Déterminé à trouver une vraie solution, Douglas Cardinal, accompagné d’une équipe compétente de professionnels de la construction, a dessiné, préfabriqué et assemblé la première maison Cardinal, un prototype en bois massif achevé en octobre pour la Première nation Elsipogtog du Nouveau-Brunswick.
La maison de deux étages et trois chambres de 1 100 pi2 est un bâtiment en bois solide et préfabriqué. Fabriquée hors chantier selon des normes strictes dans un environnement intérieur contrôlé, puis expédiée sur le chantier et assemblée en quelques jours seulement, la maison Cardinal est une solution en bois massif abordable, qui répond avec succès aux nombreux problèmes clés qui contribuent à la crise du logement. La maison Cardinal est un logement solide, écoénergétique, résistant à la moisissure, de qualité et durable, qui peut être assemblé rapidement au cours d’un cycle de construction court.
Idoya Arana-Beobide, administratrice déléguée de Douglas Cardinal Architect, a expliqué que la vision de Douglas Cardinal consistait à créer un logement sain, beau et durable pour les peuples autochtones. « Guidé par les Anciens, il a voulu faire une maison intégralement en bois, parce que le bois est le seul matériau de construction renouvelable dont nous disposons. Le bois est une matière vivante. On se sent bien quand on est entouré de bois, on se sent enveloppé. »
Les avantages de la construction en bois massif vont au-delà des facteurs esthétiques et environnementaux. Le bois massif offre une solution de construction polyvalente à haut rendement énergétique, qui peut répondre aux exigences les plus élevées. La maison innovante, abordable et écoénergétique est construite en bois lamellé-croisé, des panneaux lamellés-croisés isolés à haut rendement énergétique formant l’enveloppe du bâtiment. Préfabriqués hors chantier selon des réglages d’usine contrôlés et expédiés sur un camion unique, les panneaux structuraux et le toit du prototype de la maison Cardinal ont été assemblés en une fraction du temps nécessaire à la construction traditionnelle d’une maison à ossature légère.

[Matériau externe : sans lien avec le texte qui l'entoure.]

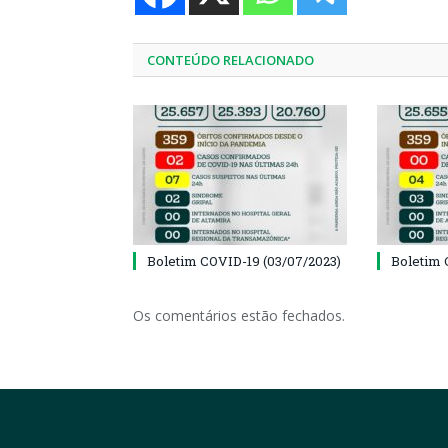
CONTEÚDO RELACIONADO
Boletim COVID-19 (03/07/2023)
Boletim 
Os comentários estão fechados.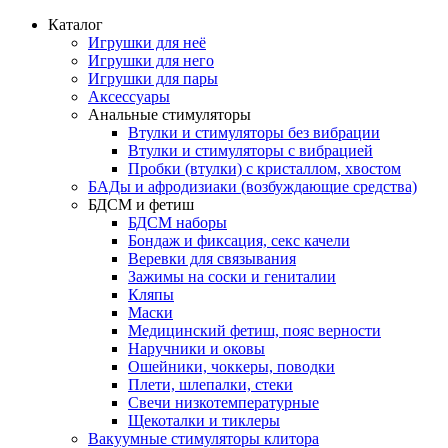
Каталог
Игрушки для неё
Игрушки для него
Игрушки для пары
Аксессуары
Анальные стимуляторы
Втулки и стимуляторы без вибрации
Втулки и стимуляторы с вибрацией
Пробки (втулки) с кристаллом, хвостом
БАДы и афродизиаки (возбуждающие средства)
БДСМ и фетиш
БДСМ наборы
Бондаж и фиксация, секс качели
Веревки для связывания
Зажимы на соски и гениталии
Кляпы
Маски
Медицинский фетиш, пояс верности
Наручники и оковы
Ошейники, чоккеры, поводки
Плети, шлепалки, стеки
Свечи низкотемпературные
Щекоталки и тиклеры
Вакуумные стимуляторы клитора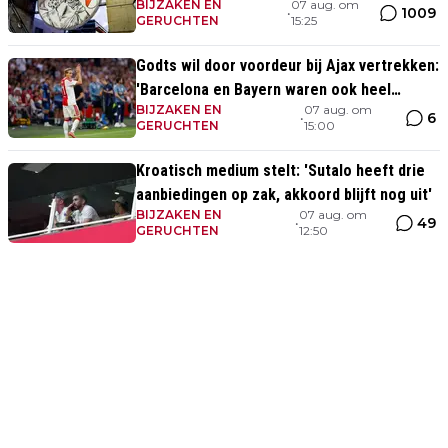
BIJZAKEN EN
07 aug. om
1009
•
GERUCHTEN
15:25
Godts wil door voordeur bij Ajax vertrekken:
'Barcelona en Bayern waren ook heel
BIJZAKEN EN
07 aug. om
serieus'
6
•
GERUCHTEN
15:00
Kroatisch medium stelt: 'Sutalo heeft drie
aanbiedingen op zak, akkoord blijft nog uit'
BIJZAKEN EN
07 aug. om
49
•
GERUCHTEN
12:50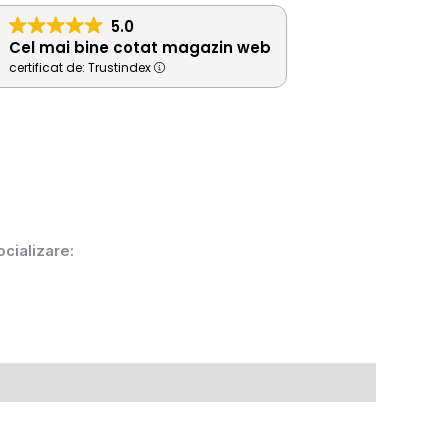
5.0
Cel mai bine cotat magazin web
certificat de: Trustindex
ocializare: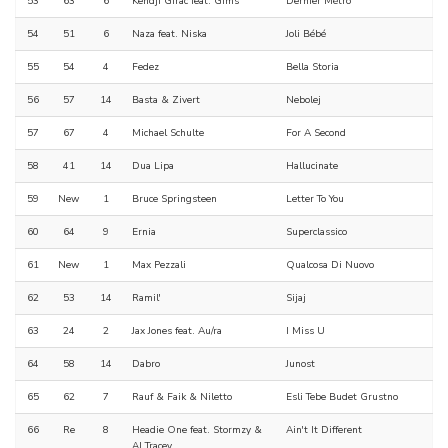
53
63
6
Kendji Girac feat. Gims
Dernier Métro
54
51
6
Naza feat. Niska
Joli Bébé
55
54
4
Fedez
Bella Storia
56
57
14
Basta & Zivert
Nebolej
57
67
4
Michael Schulte
For A Second
58
41
14
Dua Lipa
Hallucinate
59
New
1
Bruce Springsteen
Letter To You
60
64
9
Ernia
Superclassico
61
New
1
Max Pezzali
Qualcosa Di Nuovo
62
53
14
Ramil'
Sijaj
63
24
2
Jax Jones feat. Au/ra
I Miss U
64
58
14
Dabro
Junost
65
62
7
Rauf & Faik & Niletto
Esli Tebe Budet Grustno
66
Re
8
Headie One feat. Stormzy &
Ain't It Different
AJ Tracey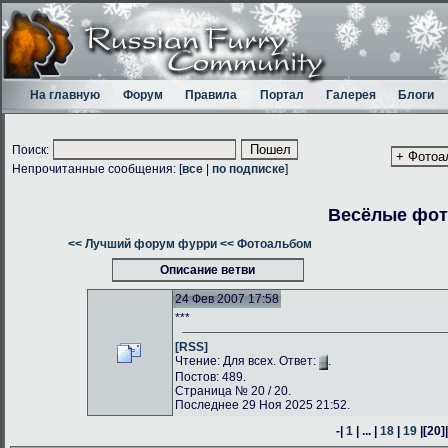
На главную
Форум
Правила
Портал
Галерея
Блоги
Поиск:
Непрочитанные сообщения: [
все
|
по подписке
]
Весёлые фо
<< Лучший форум фурри
<< Фотоальбом
Описание ветви
24 Фев 2007 17:58
***
[RSS]
Чтение: Для всех. Ответ:
.
Постов: 489.
Страница № 20 / 20.
Последнее 29 Ноя 2025 21:52.
-|
1
| ... |
18
|
19
|
[20]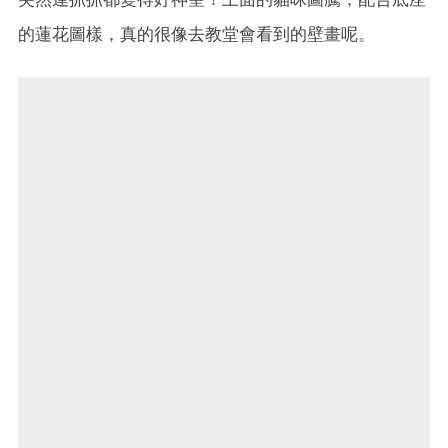
的蓮花圖樣，真的很像去教堂會看到的壁畫呢。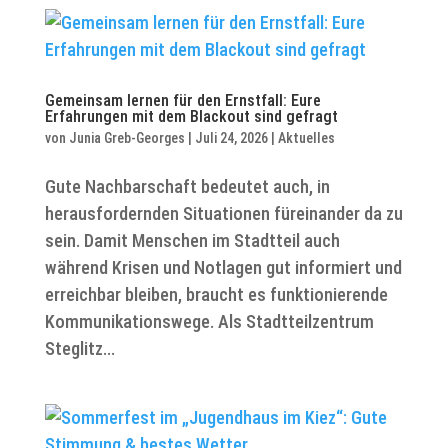
Gemeinsam lernen für den Ernstfall: Eure
Erfahrungen mit dem Blackout sind gefragt
von
Junia Greb-Georges
|
Juli 24, 2026
|
Aktuelles
Gute Nachbarschaft bedeutet auch, in
herausfordernden Situationen füreinander da zu
sein. Damit Menschen im Stadtteil auch
während Krisen und Notlagen gut informiert und
erreichbar bleiben, braucht es funktionierende
Kommunikationswege. Als Stadtteilzentrum
Steglitz...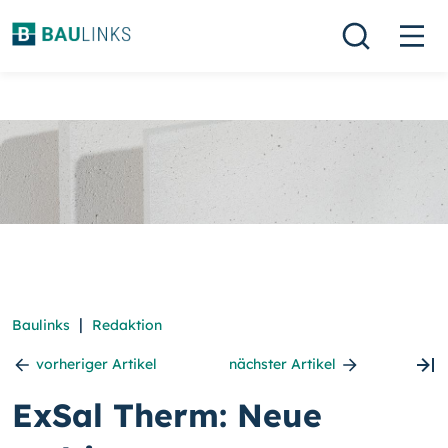
|
Baulinks
Redaktion
vorheriger Artikel
nächster Artikel
ExSal Therm: Neue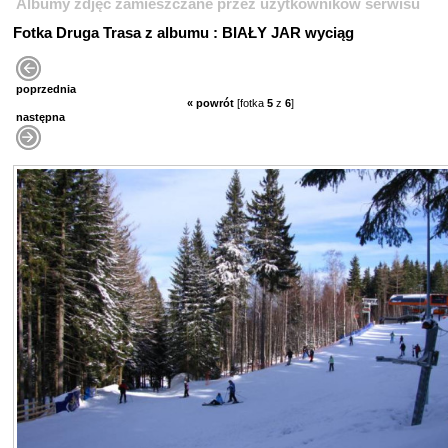
Albumy zdjęć zamieszczane przez użytkowników serwisu
Fotka Druga Trasa z albumu : BIAŁY JAR wyciąg
poprzednia
« powrót
[fotka
5
z
6
]
następna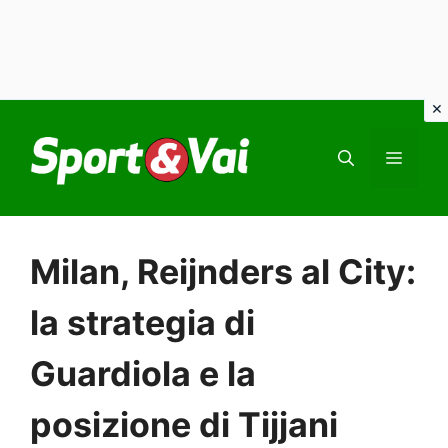
Vai
al
MEN
contenuto
Milan, Reijnders al City:
la strategia di
Guardiola e la
posizione di Tijjani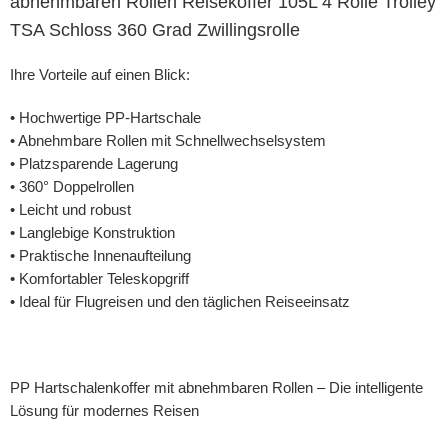
abnehmbaren Rollen Reisekoffer 105L 4 Rolle Trolley
TSA Schloss 360 Grad Zwillingsrolle
Ihre Vorteile auf einen Blick:
• Hochwertige PP-Hartschale
• Abnehmbare Rollen mit Schnellwechselsystem
• Platzsparende Lagerung
• 360° Doppelrollen
• Leicht und robust
• Langlebige Konstruktion
• Praktische Innenaufteilung
• Komfortabler Teleskopgriff
• Ideal für Flugreisen und den täglichen Reiseeinsatz
PP Hartschalenkoffer mit abnehmbaren Rollen – Die intelligente
Lösung für modernes Reisen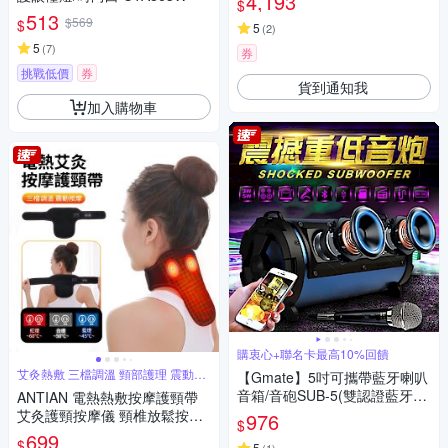
4,193
$
513
$569
$
5
(
2
)
5
(
7
)
券
挑戰低價
券
貨到通知我
加入購物車
購衷心+聯名卡最高10%回饋
艾灸熱敷 三檔調溫 頸部護理 震動按
【Gmate】5吋可攜帶藍牙喇叭
摩
音箱/音砲SUB-5(雙認證藍牙
ANTIAN 電熱熱敷按摩護頸帶
版)
艾灸護頸按摩儀 頸椎放鬆按摩
976
$
器 護脖保暖神器
699
$
5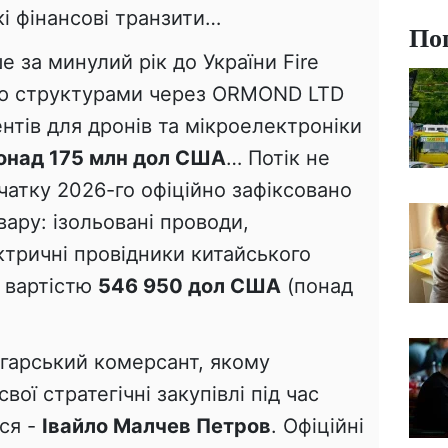
кі фінансові транзити…
По
за минулий рік до України Fire
нею структурами через ORMOND LTD
тів для дронів та мікроелектроніки
онад 175 млн дол США
… Потік не
очатку 2026-го офіційно зафіксовано
вару: ізольовані проводи,
ектричні провідники китайського
 вартістю
546 950 дол США
(понад
лгарський комерсант, якому
вої стратегічні закупівлі під час
ся -
Івайло Малчев Петров
. Офіційні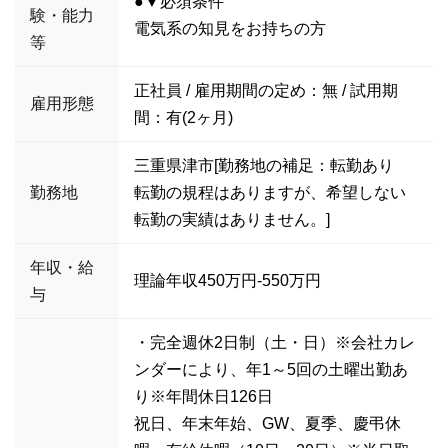
●▼必須条件
験・能力
電気系の知見をお持ちの方
等
正社員 / 雇用期間の定め：無 / 試用期
雇用形態
間：有(2ヶ月)
三重県津市[勤務地の補足：転勤あり
勤務地
転勤の規程はありますが、希望しない
転勤の実績はありません。]
年収・給
理論年収450万円-550万円
与
・完全週休2日制（土・日）※会社カレ
ンダーにより、年1～5回の土曜出勤あ
り※年間休日126日
祝日、年末年始、GW、夏季、慶弔休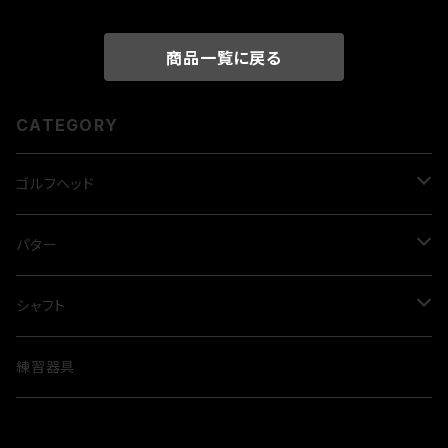
商品一覧に戻る
CATEGORY
ゴルフヘッド
ドライバー
パター
GINNICO model02 ☆
フェアウェイウッド
LAB GOLF
シャフト
GINNICO model02 ☆☆
PROCEED・ダブルＲ FW SF
ダイレクトフォース2.1
ユーティリティウッド
CROSSPUTT
ドライバー用
練習器具
Muziik・ブラックエクスパイア
Mezz.1
PROCEED・ダブルR UT
CP-100
TPT
アイアン
BURKE GOLF
FW用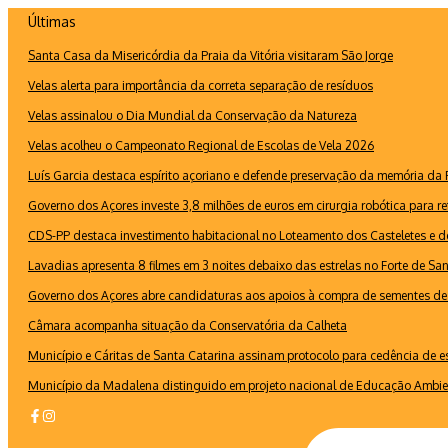
Ir
Últimas
para
Santa Casa da Misericórdia da Praia da Vitória visitaram São Jorge
o
conteúdo
Velas alerta para importância da correta separação de resíduos
Velas assinalou o Dia Mundial da Conservação da Natureza
Velas acolheu o Campeonato Regional de Escolas de Vela 2026
Luís Garcia destaca espírito açoriano e defende preservação da memória d
Governo dos Açores investe 3,8 milhões de euros em cirurgia robótica para re
CDS-PP destaca investimento habitacional no Loteamento dos Casteletes e def
Lavadias apresenta 8 filmes em 3 noites debaixo das estrelas no Forte de Sa
Governo dos Açores abre candidaturas aos apoios à compra de sementes de 
Câmara acompanha situação da Conservatória da Calheta
Município e Cáritas de Santa Catarina assinam protocolo para cedência de 
Município da Madalena distinguido em projeto nacional de Educação Ambie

Les besoins en logement dans le pays sont aussi divers que les communautés des Premières nations touchées par la crise, alors il n’existe pas de solution unique. Il faut également s’attaquer à de nombreuses difficultés liées aux infrastructures et à la gouvernance afin que toutes les communautés des Premières nations profitent de logements sains et bien construits. Pour l’instant, le prototype de la maison Cardinal, créé par Douglas Cardinal Architect en partenariat avec la Première nation Elsipogtog, Maisons Chicoine Homes et Element5, offre une solution prometteuse qui répond aux préoccupations centrales liées au logement en soi, sous la forme d’une maison sûre, abordable, saine, durable et soignée qui durera pendant plusieurs générations.